Moving the money around:
"The state of Oregon's banking system is the most progressive in the nation. Not only have the regulations started catching up with what the banks' practices are, but local banks have been very accommodating. Producers can go in and deposit money, leases can be paid, re-investments in equipment, payroll, all those things.
"It's come a long way from an investor standpoint."
The trouble with taxes:
"Under Code 280-E, you can't deduct the expenses [from income taxes], so now a lot of the businesses are a lot less profitable than they could be. The state is taxing you between 17 and 20 percent. The gross is there, so you can pay people good salaries, but after everything is said and done it doesn't make a lot of money. The feds just want their tax money. A lot of people are still thinking of marijuana as being in the days of the shady transactions, driving money across state lines. But there are legitimate operating business being taxed by everyone with their hand out."

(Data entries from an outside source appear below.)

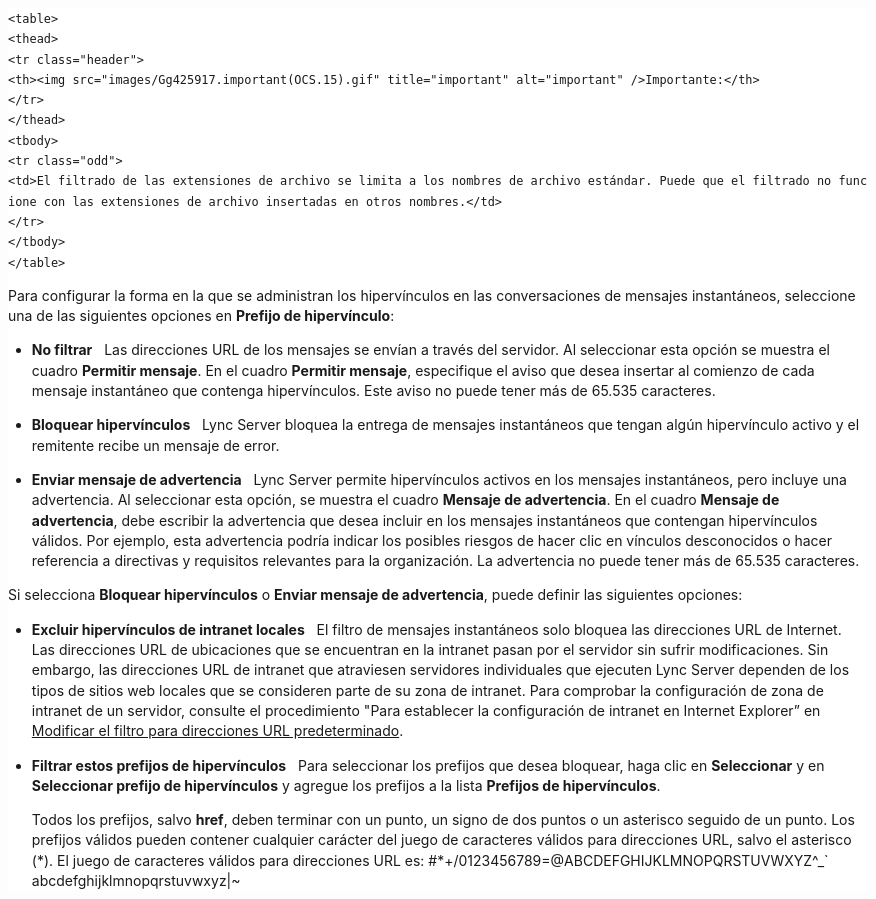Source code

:     <table>
    <thead>
    <tr class="header">
    <th><img src="images/Gg425917.important(OCS.15).gif" title="important" alt="important" />Importante:</th>
    </tr>
    </thead>
    <tbody>
    <tr class="odd">
    <td>El filtrado de las extensiones de archivo se limita a los nombres de archivo estándar. Puede que el filtrado no funcione con las extensiones de archivo insertadas en otros nombres.</td>
    </tr>
    </tbody>
    </table>


Para configurar la forma en la que se administran los hipervínculos en las conversaciones de mensajes instantáneos, seleccione una de las siguientes opciones en **Prefijo de hipervínculo**:

  - **No filtrar**   Las direcciones URL de los mensajes se envían a través del servidor. Al seleccionar esta opción se muestra el cuadro **Permitir mensaje**. En el cuadro **Permitir mensaje**, especifique el aviso que desea insertar al comienzo de cada mensaje instantáneo que contenga hipervínculos. Este aviso no puede tener más de 65.535 caracteres.

  - **Bloquear hipervínculos**   Lync Server bloquea la entrega de mensajes instantáneos que tengan algún hipervínculo activo y el remitente recibe un mensaje de error.

  - **Enviar mensaje de advertencia**   Lync Server permite hipervínculos activos en los mensajes instantáneos, pero incluye una advertencia. Al seleccionar esta opción, se muestra el cuadro **Mensaje de advertencia**. En el cuadro **Mensaje de advertencia**, debe escribir la advertencia que desea incluir en los mensajes instantáneos que contengan hipervínculos válidos. Por ejemplo, esta advertencia podría indicar los posibles riesgos de hacer clic en vínculos desconocidos o hacer referencia a directivas y requisitos relevantes para la organización. La advertencia no puede tener más de 65.535 caracteres.

Si selecciona **Bloquear hipervínculos** o **Enviar mensaje de advertencia**, puede definir las siguientes opciones:

  - **Excluir hipervínculos de intranet locales**   El filtro de mensajes instantáneos solo bloquea las direcciones URL de Internet. Las direcciones URL de ubicaciones que se encuentran en la intranet pasan por el servidor sin sufrir modificaciones. Sin embargo, las direcciones URL de intranet que atraviesen servidores individuales que ejecuten Lync Server dependen de los tipos de sitios web locales que se consideren parte de su zona de intranet. Para comprobar la configuración de zona de intranet de un servidor, consulte el procedimiento "Para establecer la configuración de intranet en Internet Explorer” en [Modificar el filtro para direcciones URL predeterminado](lync-server-2013-modify-the-default-url-filter.md).

  - **Filtrar estos prefijos de hipervínculos**   Para seleccionar los prefijos que desea bloquear, haga clic en **Seleccionar** y en **Seleccionar prefijo de hipervínculos** y agregue los prefijos a la lista **Prefijos de hipervínculos**.
    
    Todos los prefijos, salvo **href**, deben terminar con un punto, un signo de dos puntos o un asterisco seguido de un punto. Los prefijos válidos pueden contener cualquier carácter del juego de caracteres válidos para direcciones URL, salvo el asterisco (\*). El juego de caracteres válidos para direcciones URL es: \#\*+/0123456789=@ABCDEFGHIJKLMNOPQRSTUVWXYZ^\_\` abcdefghijklmnopqrstuvwxyz|~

Black market strikes back:
"It's taxed so much that there's still a black market, but there aren't 'drug deals' like we think of in Florida. Everybody's growing it for their personal use, and you have these tiny transactions back and forth, because if you go to a dispensary you're paying 20 percent state tax and the markup. And you have 'tax tourists' coming down from Washington because Washington taxes it higher.
"Florida could learn lessons from Oregon as opposed to Washington and Colorado. There's not much of a black market in Oregon because it's very open. The licenses aren't limited, like in Colorado and Washington."
Medical marijuana and Florida's future:
"One has to accept that medical marijuana is a necessary first step. It muddies the waters, and by the time it's made recreational here it will probably be declassified as a drug. I think it will take a long time for Florida to get to that point, because it's ironically conservative on a lot of things.
"I think it will be a state monopoly [in Florida]; the way it will be regulated won't allow competition.
"I don't know if I'd even want to be involved in growing in Florida. I think I would just be happy with opening up a little dispensary."
"In my experiences in Denver and Portland, I don't see [damage caused by pot]. I see drunk douchebags bumping into people. You see people coming out of dispensaries and smoking, they're polite. They're nice, they're quiet, they don't even engage. I've never seen two guys stoned start a fistfight, but we still have drunk people getting out their guns and starting fights every night."